Посидев, сколько следовало для столь натянутого визита, я встал. Когда Гумилев меня провожал в передней, из боковой двери выскочил тощенький, бледный мальчик, такой же длиннолицый, как Гумилев, в запачканной косоворотке и в валенках. На голове у него была уланская каска, он размахивал игрушечной сабелькой и что-то кричал. Гумилев тотчас отослал его – тоном короля, отсылающего дофина к его гувернерам. Чувствовалось, однако, что в сырой и промозглой квартире нет никого, кроме Гумилева и его сына[390].

На самом деле в квартире жило еще четыре человека: мать Николая Степановича, его жена и брат с супругой. В ходе разговора Ходасевич с удивлением увидел знакомую ему по Лидино псевдоморскую псевдоматюшкинскую мебель: Гумилевы жили в квартире уехавших из Петрограда Маковских.

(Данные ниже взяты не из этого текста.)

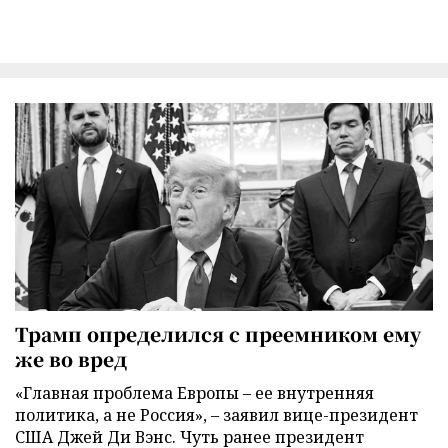
Трамп определился с преемником ему
же во вред
«Главная проблема Европы – ее внутренняя
политика, а не Россия», – заявил вице-президент
США Джей Ди Вэнс. Чуть ранее президент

Неприятие Ходасевичем “важности” Гумилева (напускной, как убедился Владислав Фелицианович при дальнейшем общении, но отнюдь не шуточной) было частью непонимания другого, более глубокого: Ходасевич так никогда и не оценил Гумилева по достоинству ни как человека, ни как поэта. Признавая гумилевский литературный вкус, отдавая должное его преданности искусству, он находил, что Николай Степанович слишком уж “молод душой, а может быть и умом”. Ходасевич не понимал ни гумилевского возвышенного отношения к миссии поэта-мастера, ни его волнующей апокалиптики. Вождь акмеистов казался ему “литературным деятелем” вроде Брюсова, более человечным, обаятельным, смелым, но – по отношению к тому же Брюсову – вторичным.

Ходасевич и Гумилев были людьми разными, в чем-то даже полярно противоположными. Оба росли хрупкими и хилыми, оба чувствовали себя уязвимыми, но для Гумилева средством самоутверждения во враждебном мире стала ребяческая отвага, а для Ходасевича – старческая желчность. Потомок литовских шляхтичей, Ходасевич жил и вел себя как разночинец. Внук сельского дьячка, Гумилев щеголял аристократизмом. Он изо всех сил стремился добиться благосклонности у каждой женщины, завоевать авторитет в любой мужской компании. Но не всегда это удавалось, порой он становился объектом насмешек. Ходасевичу женские симпатии и мужское уважение давались не в пример легче, но он, человек разборчивый в общении и вполне самодостаточный, гораздо меньше в них нуждался. Гумилев бывал наивен в общих суждениях о литературе, но безупречно точен, когда дело касалось конкретного автора или стихотворения. Ходасевич, напротив, был в целом глубже и точнее, чем в частностях. Он был замечательным историком литературы, а Гумилев вовсе не имел к тому склонности, хотя антологию поэзии XIX века, думается, составил бы лучше, чем это сделал Ходасевич. Гумилев был вспыльчив и отходчив, быстро забывал обиды, в том числе литературные, Ходасевич – памятлив на добро и на зло.